Brain tumor segmentation with missing modalities via latent multi-source correlation representation
This addresses a practical problem in clinical settings where missing imaging modalities hinder accurate brain tumor segmentation, offering an incremental improvement over existing methods.
The paper tackles brain tumor segmentation with missing MRI modalities by proposing a novel correlation representation block to discover latent multi-source correlations, resulting in robust segmentation that outperforms state-of-the-art methods on BraTS 2018 datasets.

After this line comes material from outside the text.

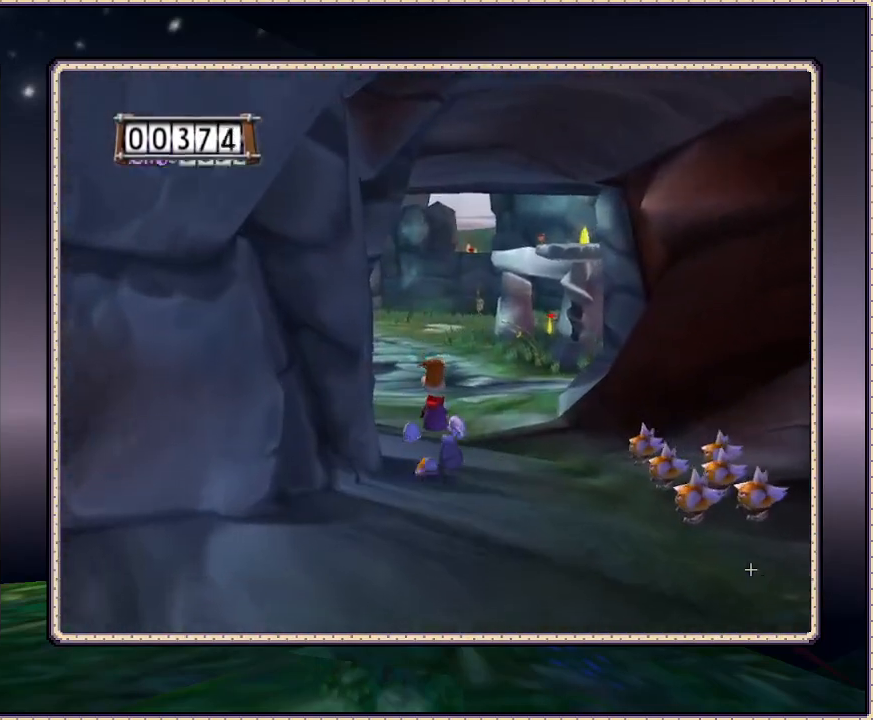
{"buttons": ["DPAD_UP"], "events": []}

Multimodal MR images can provide complementary information for accurate brain tumor segmentation. However, it's common to have missing imaging modalities in clinical practice. Since there exists a strong correlation between multi modalities, a novel correlation representation block is proposed to specially discover the latent multi-source correlation. Thanks to the obtained correlation representation, the segmentation becomes more robust in the case of missing modalities. The model parameter estimation module first maps the individual representation produced by each encoder to obtain independent parameters, then, under these parameters, the correlation expression module transforms all the individual representations to form a latent multi-source correlation representation. Finally, the correlation representations across modalities are fused via the attention mechanism into a shared representation to emphasize the most important features for segmentation. We evaluate our model on BraTS 2018 datasets, it outperforms the current state-of-the-art method and produces robust results when one or more modalities are missing.